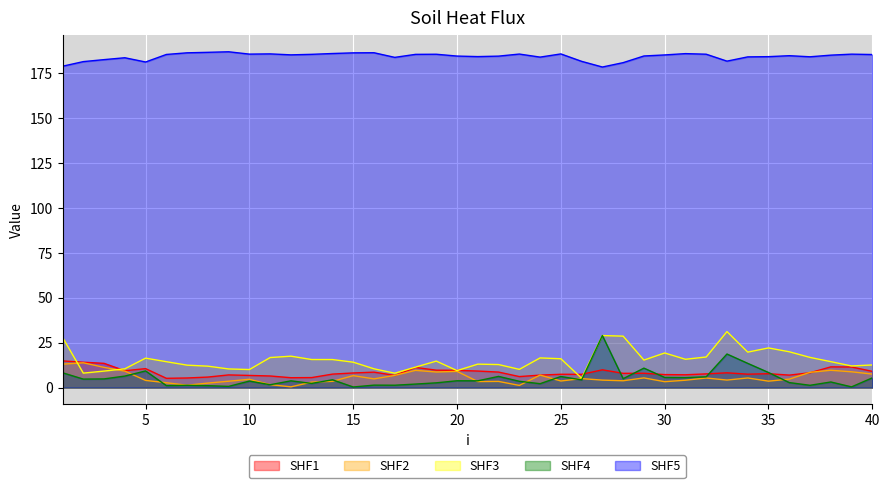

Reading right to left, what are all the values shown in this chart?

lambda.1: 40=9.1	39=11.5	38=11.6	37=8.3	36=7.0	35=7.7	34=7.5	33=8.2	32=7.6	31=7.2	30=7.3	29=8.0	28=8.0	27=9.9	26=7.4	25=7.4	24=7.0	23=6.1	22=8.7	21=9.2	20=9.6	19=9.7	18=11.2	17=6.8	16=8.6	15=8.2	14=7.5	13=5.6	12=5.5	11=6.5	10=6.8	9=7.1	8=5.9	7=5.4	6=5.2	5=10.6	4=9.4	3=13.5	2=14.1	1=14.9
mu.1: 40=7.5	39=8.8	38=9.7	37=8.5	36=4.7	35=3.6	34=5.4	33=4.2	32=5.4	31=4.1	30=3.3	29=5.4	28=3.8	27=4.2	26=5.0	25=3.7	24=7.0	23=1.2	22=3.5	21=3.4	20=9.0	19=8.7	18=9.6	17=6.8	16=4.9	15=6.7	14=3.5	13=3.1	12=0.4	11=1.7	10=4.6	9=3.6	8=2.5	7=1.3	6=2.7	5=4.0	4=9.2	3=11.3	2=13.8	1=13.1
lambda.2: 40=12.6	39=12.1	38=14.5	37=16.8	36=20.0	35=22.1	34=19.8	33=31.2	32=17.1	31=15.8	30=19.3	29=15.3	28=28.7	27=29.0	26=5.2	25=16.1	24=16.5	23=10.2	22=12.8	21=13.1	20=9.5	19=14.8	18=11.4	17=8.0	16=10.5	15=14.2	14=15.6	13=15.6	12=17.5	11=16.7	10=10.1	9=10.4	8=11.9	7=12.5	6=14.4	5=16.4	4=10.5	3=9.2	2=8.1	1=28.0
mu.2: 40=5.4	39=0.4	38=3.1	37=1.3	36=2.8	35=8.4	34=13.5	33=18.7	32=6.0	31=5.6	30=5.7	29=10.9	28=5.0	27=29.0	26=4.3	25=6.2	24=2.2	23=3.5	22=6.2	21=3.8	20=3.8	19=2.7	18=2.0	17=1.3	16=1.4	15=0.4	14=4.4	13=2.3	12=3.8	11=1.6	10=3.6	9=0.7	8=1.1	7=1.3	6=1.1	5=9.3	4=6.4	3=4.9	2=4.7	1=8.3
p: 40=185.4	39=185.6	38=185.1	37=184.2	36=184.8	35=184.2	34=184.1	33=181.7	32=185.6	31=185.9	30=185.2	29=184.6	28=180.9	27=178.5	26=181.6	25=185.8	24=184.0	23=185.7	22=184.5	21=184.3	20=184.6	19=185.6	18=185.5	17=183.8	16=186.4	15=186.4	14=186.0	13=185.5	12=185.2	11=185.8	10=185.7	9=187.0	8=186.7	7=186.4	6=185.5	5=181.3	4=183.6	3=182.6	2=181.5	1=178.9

...

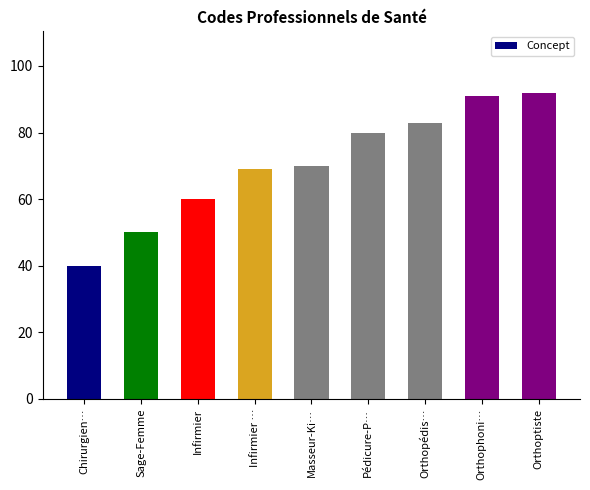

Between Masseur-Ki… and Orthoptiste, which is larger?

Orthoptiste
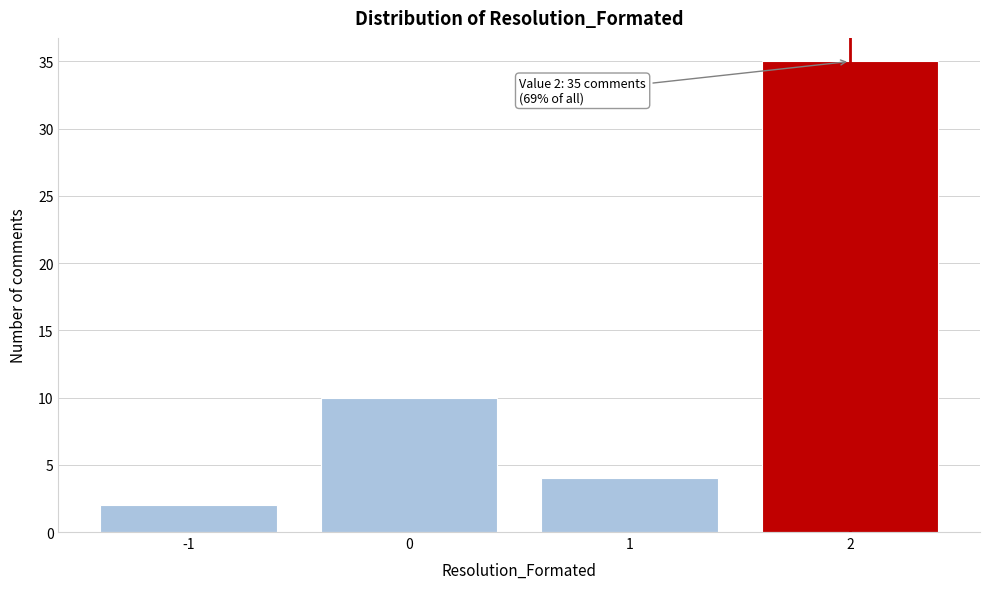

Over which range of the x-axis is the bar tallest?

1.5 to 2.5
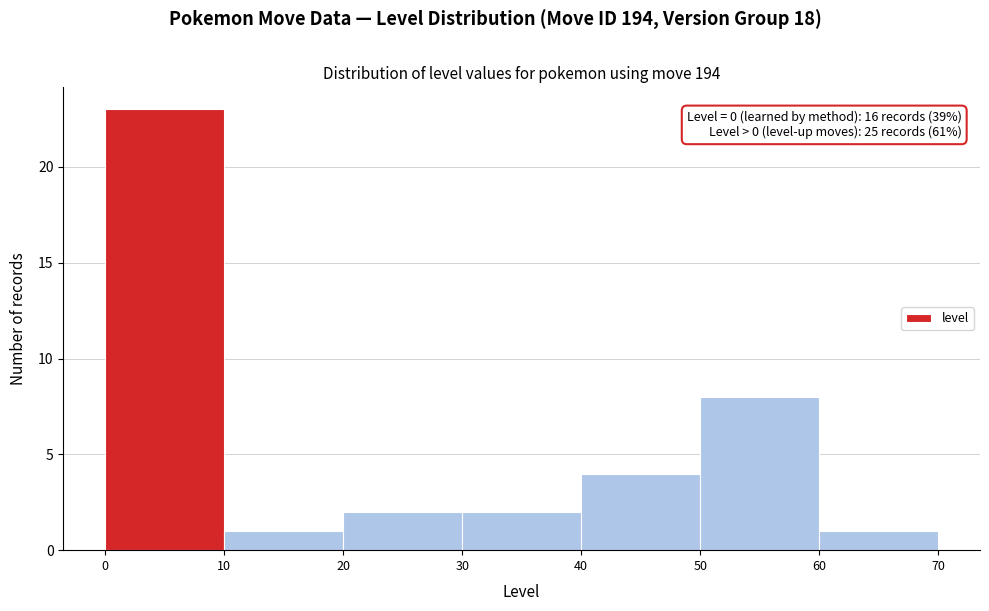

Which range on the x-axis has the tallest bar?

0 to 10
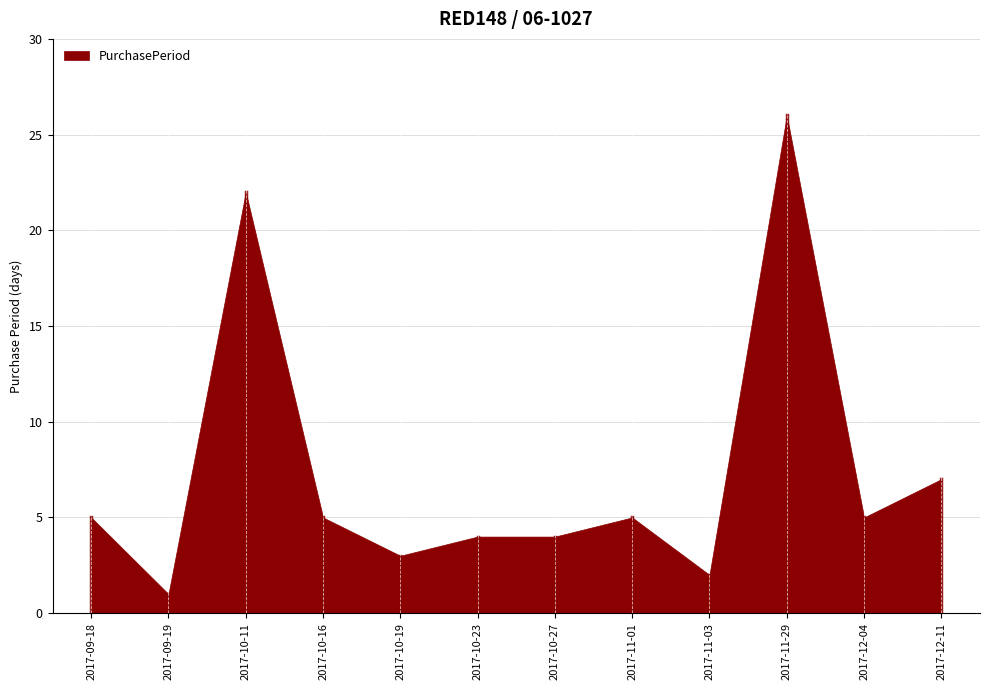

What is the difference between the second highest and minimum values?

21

* * *

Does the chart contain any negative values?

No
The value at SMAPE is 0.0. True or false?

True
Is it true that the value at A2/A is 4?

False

▶ [WHAT YOU NEED TO DO]
Pick out and copy every line of the records that contains the string "chart". Case counts.

▶ [ANSWER TO THE EXERCISE]
Reading right to left, what are all the values shown in this chart?
Does the chart contain any negative values?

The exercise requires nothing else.